No que se refere ao Médio Oriente, um dos principais temas em discussão é a suspensão do acordo de associação entre a UE e Israel, que tem sido frequentemente contestado desde o início da guerra na Faixa de Gaza, mas que voltou à ordem do dia com a ofensiva israelita no Líbano, a extensão de colonatos na Cisjordânia e a aprovação, no parlamento israelita, da pena de morte para palestinianos condenados por ataques terroristas.
Um milhão de cidadãos pedem suspensão do acordo com Israel
Na semana passada, mais de um milhão de cidadãos da UE assinaram uma petição em que pediam a suspensão desse acordo e, entretanto, o líder do Governo espanhol, Pedro Sánchez, anunciou que Madrid iria apresentar aos ministros uma proposta nesse sentido.
No entanto, para ser aprovada, a suspensão total do acordo requer a unanimidade dos 27 Estados-membros da UE, o que poderá ser difícil de alcançar, visto que nem uma proposta da Comissão Europeia para suspender apenas a vertente comercial do acordo – que exigia apenas a maioria qualificada -, conseguiu avançar desde setembro, devido à oposição de países como a Alemanha, República Checa ou Hungria.
Para além deste tema politicamente mais sensível, os ministros vão também tentar impor sanções a Israel devido à expansão de colonatos na Cisjordânia, uma medida que tem sido apoiada por todos os Estados-membros, com exceção da Hungria.
Derrota de Orbán pode abrir caminho a aprovação
Agora, devido à recente derrota do primeiro-ministro húngaro, Viktor Orbán, nas legislativas de 12 abril, espera-se que se abra uma “nova janela de oportunidade” sobre este assunto, segundo indicou um alto responsável europeu.
“Se essa oportunidade surgir, os ministros não hesitarão em fechar o acordo”, referiu a mesma fonte.
Ainda na temática do Médio Oriente, os chefes da diplomacia vão também debater os esforços da UE para garantir a liberdade de navegação no estreito de Ormuz quando a guerra no Irão terminar, após a França e o Reino Unido terem organizado, na passada sexta-feira, uma reunião com 51 países sobre esse assunto.

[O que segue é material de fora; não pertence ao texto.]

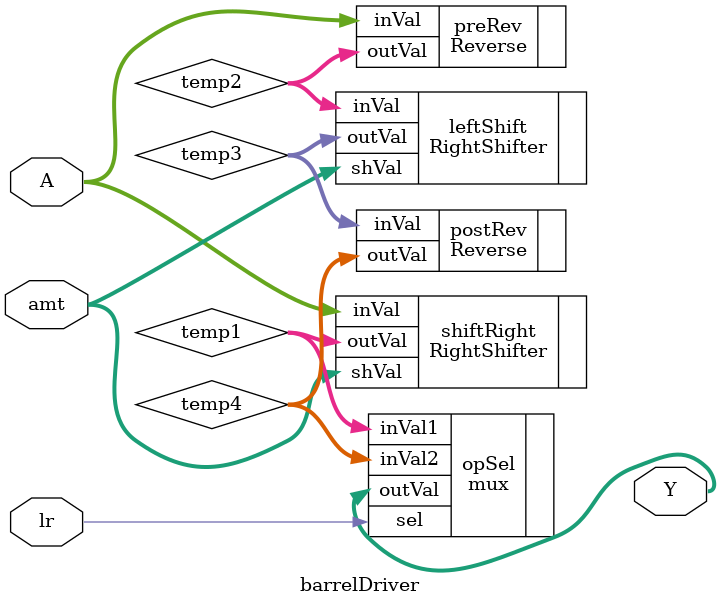
<source format=sv>
module barrelDriver #(parameter N = 3) (A, lr, amt, Y);
    input logic [((2**N)-1):0] A;               // input entry data (2^N bit width)
    input logic [(N-1):0] amt;                  // specified shifting amount
    input logic lr;                             // shifiting direction select (0 for left, 1 for right)
    output logic [((2**N)-1):0] Y;              // final output of operation and select (2^N bit width)
    
    logic [((2**N)-1):0] temp1, temp2, temp3, temp4; // temporary logic to hold output of operations (2^N bit width)
    
    // module instantiations:
    RightShifter shiftRight(.inVal(A), .shVal(amt), .outVal(temp1)); // instantiate the right shifting module
    Reverse preRev(.inVal(A), .outVal(temp2));                       // pre-reverse the input to prep for left shift
    RightShifter leftShift(.inVal(temp2), .shVal(amt), .outVal(temp3)); // perform the right shifting operations on the reversed value
    Reverse postRev(.inVal(temp3), .outVal(temp4));                  // post-reverse to achieve the right shift
    mux opSel(.inVal1(temp1), .inVal2(temp4), .sel(lr), .outVal(Y)); // instantiate the multiplexer
    
endmodule

</source>
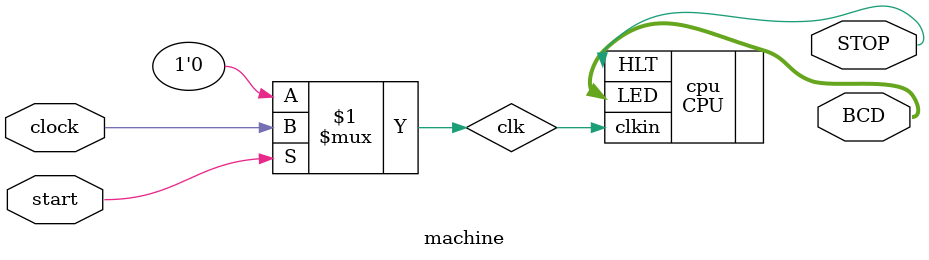
<source format=v>
`timescale 1ms/1ns
`include "CPU.v"

module machine(input start,input clock, output [7:0] BCD,output STOP);
	wire clk;
	assign clk = start ? clock : 1'b0;
	CPU cpu(.clkin(clk), /*output [7:0] OutPut, */.LED(BCD),.HLT(STOP));

endmodule


</source>
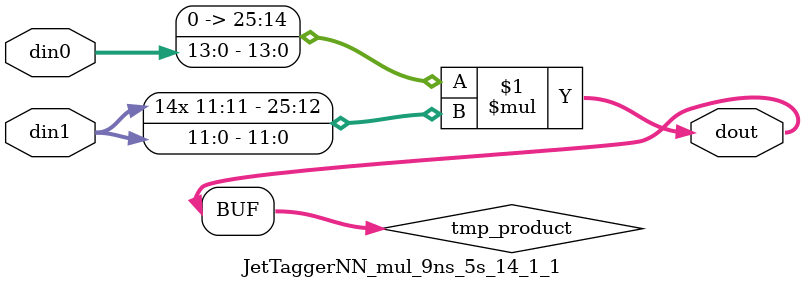
<source format=v>

`timescale 1 ns / 1 ps

  module JetTaggerNN_mul_9ns_5s_14_1_1(din0, din1, dout);
parameter ID = 1;
parameter NUM_STAGE = 0;
parameter din0_WIDTH = 14;
parameter din1_WIDTH = 12;
parameter dout_WIDTH = 26;

input [din0_WIDTH - 1 : 0] din0; 
input [din1_WIDTH - 1 : 0] din1; 
output [dout_WIDTH - 1 : 0] dout;

wire signed [dout_WIDTH - 1 : 0] tmp_product;











assign tmp_product = $signed({1'b0, din0}) * $signed(din1);










assign dout = tmp_product;







endmodule

</source>
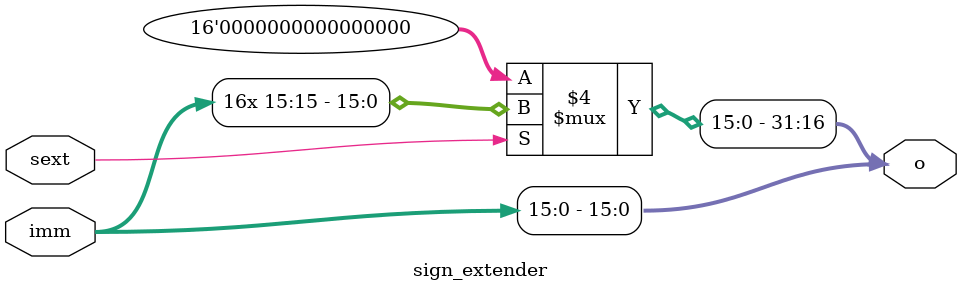
<source format=v>
`timescale 1ns / 1ps


module sign_extender(
    input [15:0] imm,
    input sext,
    output reg[31:0] o
    );
    
    always @ (*) begin 
        if (sext == 1) begin
        o <= {{16{imm[15]}},imm[15:0]};
        end
        else begin
            o[31:16] <= 16'b0000000000000000;
            o[15:0] <= imm[15:0];
        end
    end 
endmodule

</source>
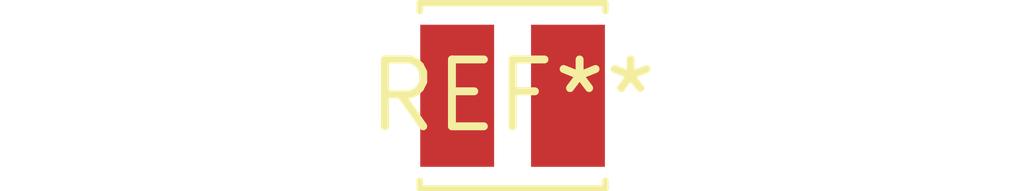
<source format=kicad_pcb>
(kicad_pcb (version 20240108) (generator pcbnew)

  (general
    (thickness 1.6)
  )

  (paper "A4")
  (layers
    (0 "F.Cu" signal)
    (31 "B.Cu" signal)
    (32 "B.Adhes" user "B.Adhesive")
    (33 "F.Adhes" user "F.Adhesive")
    (34 "B.Paste" user)
    (35 "F.Paste" user)
    (36 "B.SilkS" user "B.Silkscreen")
    (37 "F.SilkS" user "F.Silkscreen")
    (38 "B.Mask" user)
    (39 "F.Mask" user)
    (40 "Dwgs.User" user "User.Drawings")
    (41 "Cmts.User" user "User.Comments")
    (42 "Eco1.User" user "User.Eco1")
    (43 "Eco2.User" user "User.Eco2")
    (44 "Edge.Cuts" user)
    (45 "Margin" user)
    (46 "B.CrtYd" user "B.Courtyard")
    (47 "F.CrtYd" user "F.Courtyard")
    (48 "B.Fab" user)
    (49 "F.Fab" user)
    (50 "User.1" user)
    (51 "User.2" user)
    (52 "User.3" user)
    (53 "User.4" user)
    (54 "User.5" user)
    (55 "User.6" user)
    (56 "User.7" user)
    (57 "User.8" user)
    (58 "User.9" user)
  )

  (setup
    (pad_to_mask_clearance 0)
    (pcbplotparams
      (layerselection 0x00010fc_ffffffff)
      (plot_on_all_layers_selection 0x0000000_00000000)
      (disableapertmacros false)
      (usegerberextensions false)
      (usegerberattributes false)
      (usegerberadvancedattributes false)
      (creategerberjobfile false)
      (dashed_line_dash_ratio 12.000000)
      (dashed_line_gap_ratio 3.000000)
      (svgprecision 4)
      (plotframeref false)
      (viasonmask false)
      (mode 1)
      (useauxorigin false)
      (hpglpennumber 1)
      (hpglpenspeed 20)
      (hpglpendiameter 15.000000)
      (dxfpolygonmode false)
      (dxfimperialunits false)
      (dxfusepcbnewfont false)
      (psnegative false)
      (psa4output false)
      (plotreference false)
      (plotvalue false)
      (plotinvisibletext false)
      (sketchpadsonfab false)
      (subtractmaskfromsilk false)
      (outputformat 1)
      (mirror false)
      (drillshape 1)
      (scaleselection 1)
      (outputdirectory "")
    )
  )

  (net 0 "")

  (footprint "L_Cenker_CKCS3015" (layer "F.Cu") (at 0 0))

)

</source>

“Se a situação assim o permitir, pode haver a possibilidade de um envolvimento da UE no estreito de Ormuz. (…) Há muita vontade em perceber o que pode ser feito com base nos meios que temos”, indicou uma fonte europeia.
Novo pacote de sanções à Rússia
No que se refere à guerra na Ucrânia, os ministros irão tentar desbloquear o 20.º pacote de sanções à Rússia, que se encontra numa situação semelhante às das sanções a Israel: apresentado pela Comissão Europeia em fevereiro, com o intuito de ser aprovado na véspera do quarto aniversário do início da guerra na Ucrânia, esse pacote também tem sido vetado pelo executivo húngaro.
“Tem havido fortes apelos para que o pacote seja aprovado na primeira oportunidade. Os ministros estão prontos para aproveitar essa oportunidade assim que ela surgir”, frisou o mesmo responsável europeu.
Nesta questão da guerra na Ucrânia, a Alta Representante da UE para os Negócios Estrangeiros e Política de Segurança, Kaja Kallas, irá também apresentar aos ministros uma proposta para um “quarto pilar” de cooperação com Kiev, focado em medidas de longo prazo quando a guerra terminar, como a reintegração de veteranos, desminagem do território ou prevenção de tráfico de armas.
Além destes dois temas, os chefes da diplomacia dos 27 vão também debater a relação da UE com a Arménia, Azerbaijão e Geórgia, antes de terminarem a reunião com uma discussão sobre o Sudão, numa altura em que se assinalam três anos desde o início da guerra civil no país.